From Classic SEO to AI-Native Product Discovery Optimization

Google’s recent guidance on its generative AI features states that existing SEO best practices still apply because AI experiences draw on core ranking and quality systems. That means relevant, high-quality content remains the foundation of product discovery optimization, but how that content is used by AI-powered search engines is changing. Brands need a broad footprint: authoritative owned content, credible publisher coverage, detailed product information, reviews and comparisons, plus consistent off-site signals. Early analysis shows that citations and recommendations are not identical—an AI may cite a source but highlight a different product. Marketers therefore need to understand which pieces of content influence the final recommendation, not only which URLs appear. Success depends on building topic authority around real user questions and aligning brand messaging with the prompts that matter across the full purchase funnel.

Emna.ai and the Rise of AI Search Visibility Tools

As brand visibility in AI search becomes a priority, new tools are emerging to measure and improve performance inside LLM answers. Tradedoubler’s Emna.ai connects to major LLMs to run market insights around the prompts people ask at each stage of the journey. It tracks where a brand appears in generative answers, calculates share of voice, and pinpoints which domains, articles and publishers are being cited for both the brand and its competitors. Unlike typical SaaS dashboards, Emna.ai is positioned as a campaign tool: it links insights with content creation and publisher activation to close visibility gaps.

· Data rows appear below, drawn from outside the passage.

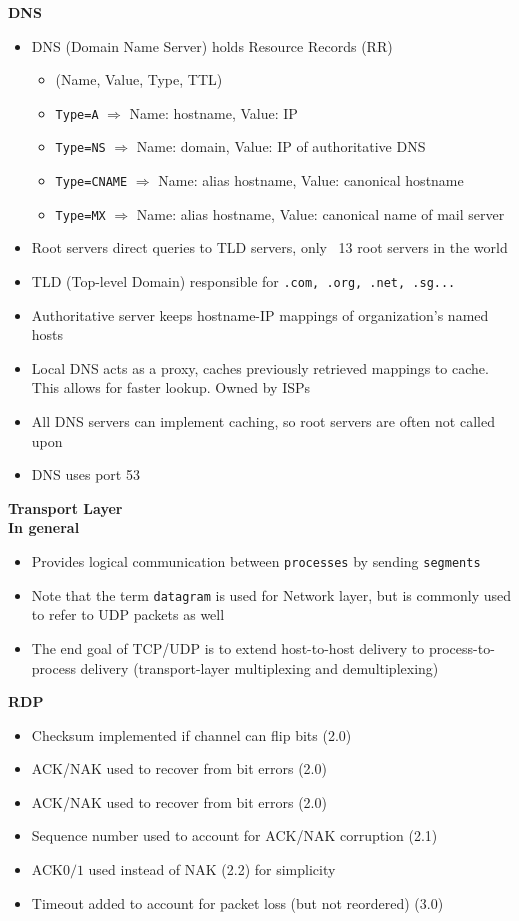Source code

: \documentclass[a4paper]{article} \usepackage[backend=biber, style=numeric, sorting=none]{biblatex}
\begin{document}
\begin{multicols*}{4}
\textbf{DNS}
\begin{itemize}[leftmargin=*]
\item DNS (Domain Name Server) holds Resource Records (RR)
  \begin{itemize}[leftmargin=*]
  \item (Name, Value, Type, TTL)
  \item \texttt{Type=A} $\Rightarrow$ Name: hostname, Value: IP
  \item \texttt{Type=NS} $\Rightarrow$ Name: domain, Value: IP of authoritative DNS
  \item \texttt{Type=CNAME} $\Rightarrow$ Name: alias hostname, Value: canonical hostname
  \item \texttt{Type=MX} $\Rightarrow$ Name: alias hostname, Value: canonical name of mail server
  \end{itemize}
\item Root servers direct queries to TLD servers, only ~13 root servers in the world
\item TLD (Top-level Domain) responsible for \texttt{.com, .org, .net, .sg...}
\item Authoritative server keeps hostname-IP mappings of organization's named hosts
\item Local DNS acts as a proxy, caches previously retrieved mappings to cache. This allows for faster lookup. Owned by ISPs
\item All DNS servers can implement caching, so root servers are often not called upon
\item DNS uses port 53
\end{itemize}

{\small\textbf{Transport Layer}} \\
\textbf{In general}
\begin{itemize}[leftmargin=*]
\item Provides logical communication between \texttt{processes} by sending \texttt{segments}
\item Note that the term \texttt{datagram} is used for Network layer, but is commonly used to refer to UDP packets as well
\item The end goal of TCP/UDP is to extend host-to-host delivery to process-to-process delivery (transport-layer multiplexing and demultiplexing)
\end{itemize}

\textbf{RDP}
\begin{itemize}[leftmargin=*]
\item Checksum implemented if channel can flip bits (2.0)
\item ACK/NAK used to recover from bit errors (2.0)
\item ACK/NAK used to recover from bit errors (2.0)
\item Sequence number used to account for ACK/NAK corruption (2.1)
\item ACK$0/1$ used instead of NAK (2.2) for simplicity
\item Timeout added to account for packet loss (but not reordered) (3.0)
\end{itemize}


\end{multicols*}
\end{document}
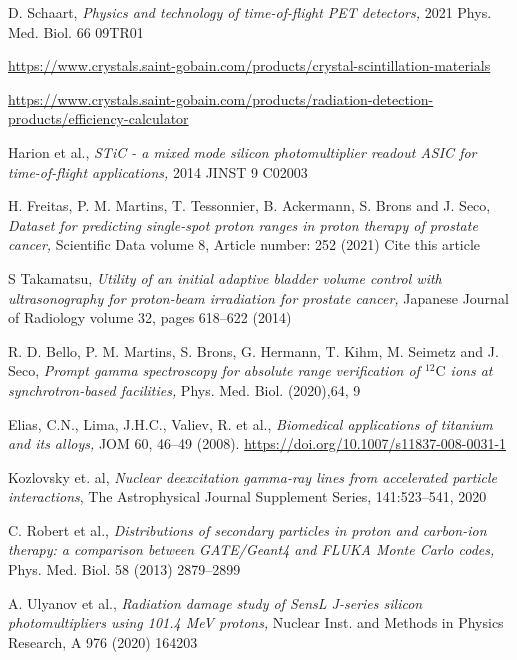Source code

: \documentclass[11pt,a4paper]{article}
\begin{document}
\begin{thebibliography}{9}
D. Schaart, \emph{Physics and technology of time-of-flight PET detectors,} 2021 Phys. Med. Biol. 66 09TR01

\url{https://www.crystals.saint-gobain.com/products/crystal-scintillation-materials}

\url{https://www.crystals.saint-gobain.com/products/radiation-detection-products/efficiency-calculator}


 Harion et al., \emph{STiC - a mixed mode silicon photomultiplier readout ASIC for time-of-flight applications,} 2014 JINST 9 C02003

H. Freitas,  P. M. Martins, T. Tessonnier, B. Ackermann, S. Brons and J. Seco, \emph{Dataset for predicting single-spot proton ranges in proton therapy of prostate cancer,} Scientific Data volume 8, Article number: 252 (2021) Cite this article

S Takamatsu, \emph{Utility of an initial adaptive bladder volume control with ultrasonography for proton-beam irradiation for prostate cancer,} Japanese Journal of Radiology volume 32, pages 618–622 (2014)

R. D. Bello, P. M. Martins, S. Brons, G. Hermann, T. Kihm, M. Seimetz and J. Seco, \emph{Prompt gamma spectroscopy for absolute range verification of $\mathrm{^{12}C}$ ions at synchrotron-based facilities,} Phys. Med. Biol. (2020),64, 9

Elias, C.N., Lima, J.H.C., Valiev, R. et al.,  \emph{Biomedical applications of titanium and its alloys,}  JOM 60, 46–49 (2008). \url{https://doi.org/10.1007/s11837-008-0031-1}

 Kozlovsky et. al, \emph{Nuclear deexcitation gamma-ray lines from accelerated particle interactions}, The Astrophysical Journal Supplement Series, 141:523–541, 2020



C. Robert et al.,  \emph{Distributions of secondary particles in proton and carbon-ion therapy: a comparison between GATE/Geant4 and FLUKA Monte Carlo codes,} Phys. Med. Biol. 58 (2013) 2879–2899 


A. Ulyanov et al.,  \emph{Radiation damage study of SensL J-series silicon photomultipliers using 101.4 MeV protons,} Nuclear Inst. and Methods in Physics Research, A 976 (2020) 164203


\end{thebibliography}
\end{document}
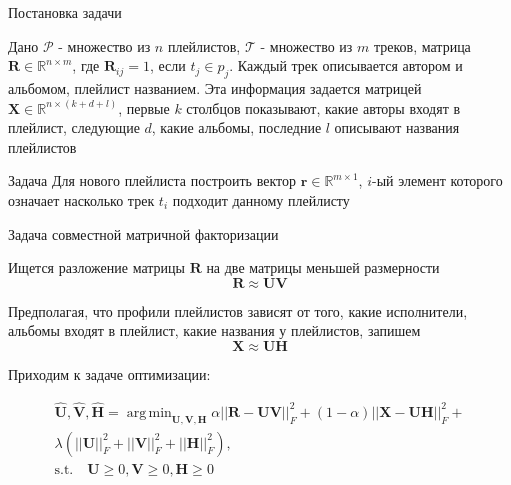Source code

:\documentclass{beamer}
\DeclareMathOperator*{\argmin}{arg\,min}
\begin{document}
\begin{frame}{Постановка задачи}
\begin{block}{Дано}
$\mathcal{P}$ - множество из ${n}$ плейлистов, $\mathcal{T}$ - множество из ${m}$ треков, матрица $\mathbf{R} \in \mathbb{R}^{n \times m}$, где $\mathbf{R}_{ij} = 1$, 
если $t_j \in {p}_j$. Каждый трек описывается автором и альбомом, плейлист названием. Эта информация задается матрицей $\mathbf{X} \in \mathbb{R}^{n \times (k + d + l)}$, первые $k$ столбцов показывают, какие авторы входят в плейлист, следующие $d$, какие альбомы, последние $l$ описывают названия плейлистов
\end{block}
\begin{block}{Задача}
Для нового плейлиста построить вектор $\mathbf{r} \in \mathbb{R}^{m \times 1}$, $i$-ый элемент которого означает насколько трек $t_i$ подходит данному плейлисту
\end{block}
\end{frame}
\begin{frame}{Задача совместной матричной факторизации}

Ищется разложение матрицы $\mathbf{R}$ на две матрицы меньшей размерности \[ \mathbf{R} \approx \mathbf{UV}\]

Предполагая, что профили плейлистов зависят от того, какие исполнители, альбомы входят в плейлист, 
какие названия у плейлистов, запишем \[\mathbf{X} \approx \mathbf{UH}\]

Приходим к задаче оптимизации:

\begin{equation}
\begin{gathered}
\hat{\mathbf{U}}, \hat{\mathbf{V}}, \hat{\mathbf{H}} = \argmin_{\mathbf{U, V, H}}\alpha||\mathbf{R} - \mathbf{UV}||_F^2 +(1 - \alpha) ||\mathbf{X} - \mathbf{UH}||_F^2 + \\
 \lambda(||\mathbf{U}||_F^2 + ||\mathbf{V}||_F^2 + ||\mathbf{H}||_F^2), \\
 \text{s.t.}  \quad \mathbf{U} \geq 0,  \mathbf{V} \geq 0,   \mathbf{H} \geq 0
\end{gathered}
\end{equation}

\end{frame}
\end{document}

In an early skincare campaign, a client moved from outside the top five to number four while AI visibility rose from under 5% to 30% in under two weeks, showing how targeted action can shift LLM-based search results.

Building a Continuous AI Search Strategy

Optimizing for AI-powered search engines is not a one-off project but a continuous loop of analysis, content and refinement. Brands must identify the high-value prompts their audiences use, assess current inclusion and ranking in LLM responses, and then strengthen the content that influences those answers. Tools like Emna.ai support this by revealing which articles and publishers shape recommendations and where competitors are gaining share of voice. The practical playbook includes collaborating with authoritative publishers, improving product-level data, investing in independent reviews and creating content tailored to conversational questions. As AI platforms from Google, Amazon and others make product discovery more guided and compressed, marketers who treat AI search as a new performance channel—tracked, tested and optimized over time—will be better placed to stay visible in the recommendation set.